Not sure. I think most people have it as part of their car insurance, but someone on here will be able to tell you.


----------



## Megsmum (Sep 9, 2012)

A agree with above, by law your insurance policy has to include breakdown cover etc so I’m presuming, and it’s only as assumption, that there is no need for the likes of the AA.


----------



## Alcalaina (Aug 6, 2010)

The equivalent is RACE, which costs from €16.50 a month and offers additional benefits to your standard insurance policy. Don't know anyone who is a member though.

https://www.race.es/


----------



## KennyM (Jun 25, 2020)

Megsmum said:


> A agree with above, by law your insurance policy has to include breakdown cover etc so I’m presuming, and it’s only as assumption, that there is no need for the likes of the AA.

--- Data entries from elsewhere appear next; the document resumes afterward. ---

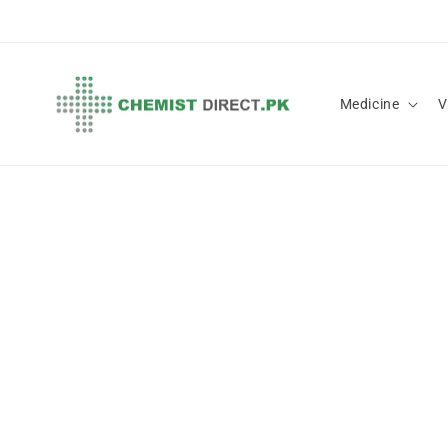
Skip to
content
Medicine
V
Skip 
produ
infor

That's actually quite a good addition to your insurance policy


----------



## Megsmum (Sep 9, 2012)

KennyM said:


> That's actually quite a good addition to your insurance policy


It is. No need for extra cover from anywhere else


----------



## trotter58 (Feb 8, 2017)

KennyM said:


> Is there a Spanish version of The AA or The RAC? I am of course talking about car breakdown cover, Google now thinks I'm an alcoholic and need help in Spain, so the pop ups for AA groups and self-help books have started!
> 
> Cheers!


Most Spanish insurance include breakdown as standard. Some Spanish insurance will cover UK registered cars and cover will appear on UK MiB.


----------



## fortrose52 (Nov 29, 2018)

I only recently noticed that the breakdown cover on my car insurance was limited. So I now pay an extra £6.50 per month for the full nationwide, courtesy car bla bla extra stuff so worth the money. Check that your insurance breakdown covers everything you want


----------